─── AVAILABLE DATA

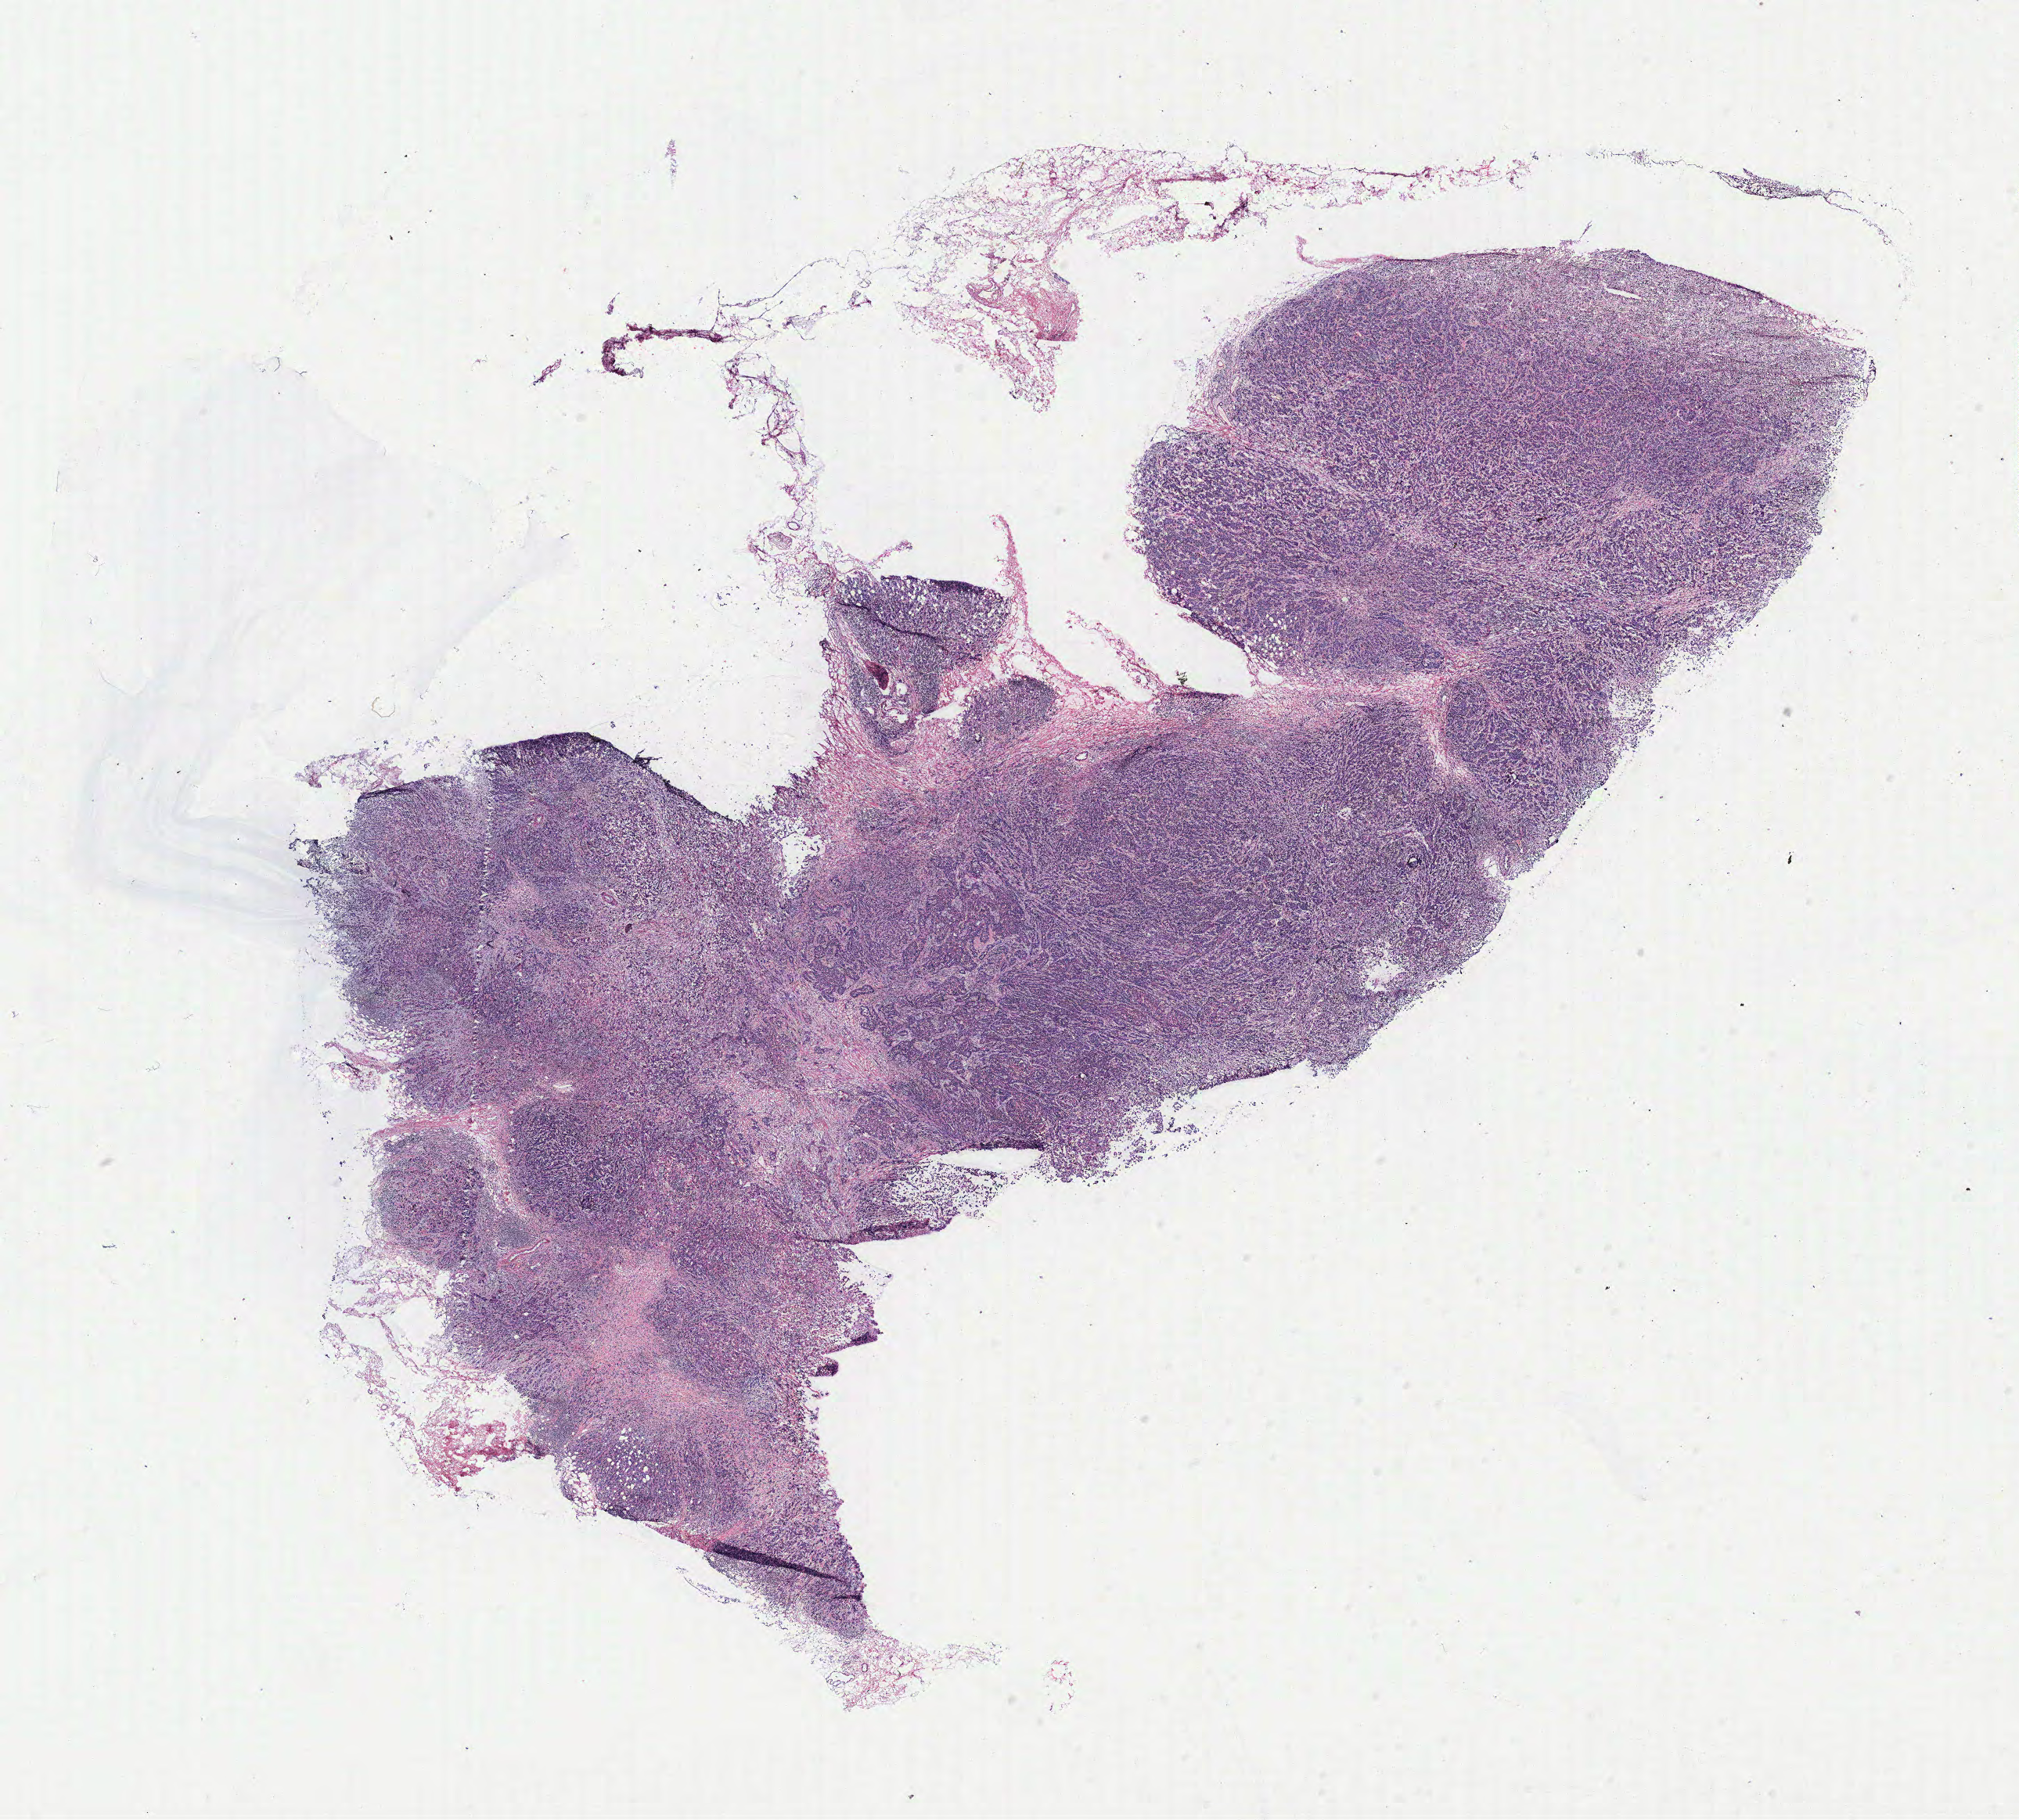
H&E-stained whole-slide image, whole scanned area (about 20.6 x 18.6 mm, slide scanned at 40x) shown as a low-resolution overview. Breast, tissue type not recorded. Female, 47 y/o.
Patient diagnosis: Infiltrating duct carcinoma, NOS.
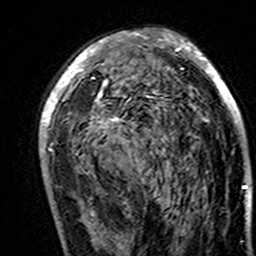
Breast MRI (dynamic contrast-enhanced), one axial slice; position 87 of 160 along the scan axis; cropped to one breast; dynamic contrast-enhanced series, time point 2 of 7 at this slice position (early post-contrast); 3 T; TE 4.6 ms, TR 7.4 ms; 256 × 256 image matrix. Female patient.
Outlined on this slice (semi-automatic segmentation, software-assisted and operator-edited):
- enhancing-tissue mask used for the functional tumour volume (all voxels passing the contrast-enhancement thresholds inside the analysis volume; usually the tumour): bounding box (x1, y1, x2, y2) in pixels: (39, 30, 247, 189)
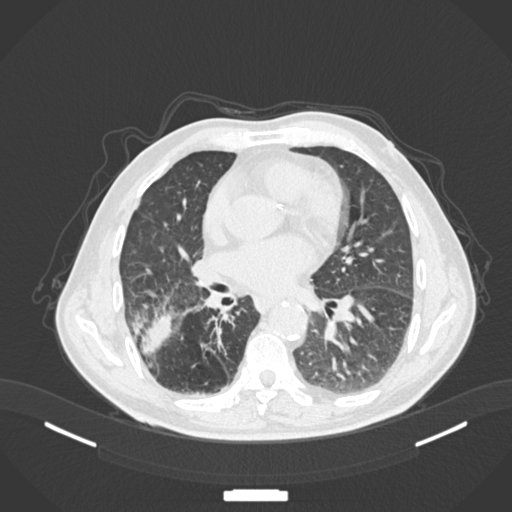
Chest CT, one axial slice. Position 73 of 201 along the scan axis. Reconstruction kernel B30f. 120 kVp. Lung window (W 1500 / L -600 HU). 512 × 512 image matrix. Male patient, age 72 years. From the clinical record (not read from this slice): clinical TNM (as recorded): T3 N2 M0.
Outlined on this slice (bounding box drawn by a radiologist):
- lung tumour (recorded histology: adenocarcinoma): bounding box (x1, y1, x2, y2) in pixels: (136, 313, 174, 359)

──────
─── AVAILABLE DATA

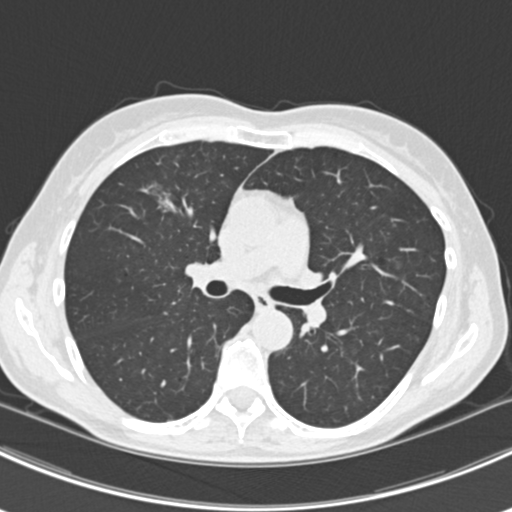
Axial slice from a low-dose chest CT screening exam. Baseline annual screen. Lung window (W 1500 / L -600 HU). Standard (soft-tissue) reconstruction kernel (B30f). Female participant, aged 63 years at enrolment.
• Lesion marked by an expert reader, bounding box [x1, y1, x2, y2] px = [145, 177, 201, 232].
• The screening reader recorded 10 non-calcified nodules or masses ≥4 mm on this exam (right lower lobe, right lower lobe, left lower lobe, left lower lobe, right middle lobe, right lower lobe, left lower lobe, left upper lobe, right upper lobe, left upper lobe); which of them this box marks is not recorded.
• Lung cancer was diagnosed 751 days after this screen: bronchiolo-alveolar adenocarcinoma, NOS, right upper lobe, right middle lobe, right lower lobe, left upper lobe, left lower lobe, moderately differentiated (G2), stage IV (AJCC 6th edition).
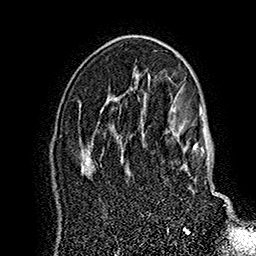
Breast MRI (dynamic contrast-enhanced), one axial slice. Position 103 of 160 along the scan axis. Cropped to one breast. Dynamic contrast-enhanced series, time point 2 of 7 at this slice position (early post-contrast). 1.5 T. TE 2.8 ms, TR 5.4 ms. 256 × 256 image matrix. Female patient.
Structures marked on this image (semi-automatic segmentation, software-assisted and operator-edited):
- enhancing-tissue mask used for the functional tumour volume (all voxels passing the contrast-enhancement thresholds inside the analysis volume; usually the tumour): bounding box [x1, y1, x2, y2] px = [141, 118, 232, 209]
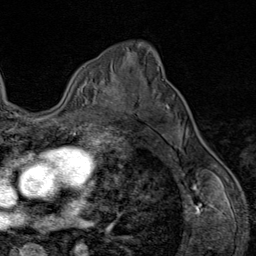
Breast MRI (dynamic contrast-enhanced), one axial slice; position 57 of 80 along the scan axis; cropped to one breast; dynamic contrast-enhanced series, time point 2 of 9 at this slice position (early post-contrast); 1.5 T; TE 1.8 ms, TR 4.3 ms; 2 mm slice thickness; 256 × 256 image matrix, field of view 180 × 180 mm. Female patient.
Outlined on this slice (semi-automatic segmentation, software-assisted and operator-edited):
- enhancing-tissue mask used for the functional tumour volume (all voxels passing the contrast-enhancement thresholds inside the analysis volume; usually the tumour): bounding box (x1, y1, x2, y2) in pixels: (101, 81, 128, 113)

──────

WORK REQUIRED: Return only the stretch above from the line containing "118, 232, 209]" through the line containing "81, 128, 113)", word for word and without pictures.

SOLUTION:
- enhancing-tissue mask used for the functional tumour volume (all voxels passing the contrast-enhancement thresholds inside the analysis volume; usually the tumour): bounding box [x1, y1, x2, y2] px = [141, 118, 232, 209]
Breast MRI (dynamic contrast-enhanced), one axial slice; position 57 of 80 along the scan axis; cropped to one breast; dynamic contrast-enhanced series, time point 2 of 9 at this slice position (early post-contrast); 1.5 T; TE 1.8 ms, TR 4.3 ms; 2 mm slice thickness; 256 × 256 image matrix, field of view 180 × 180 mm. Female patient.
Outlined on this slice (semi-automatic segmentation, software-assisted and operator-edited):
- enhancing-tissue mask used for the functional tumour volume (all voxels passing the contrast-enhancement thresholds inside the analysis volume; usually the tumour): bounding box (x1, y1, x2, y2) in pixels: (101, 81, 128, 113)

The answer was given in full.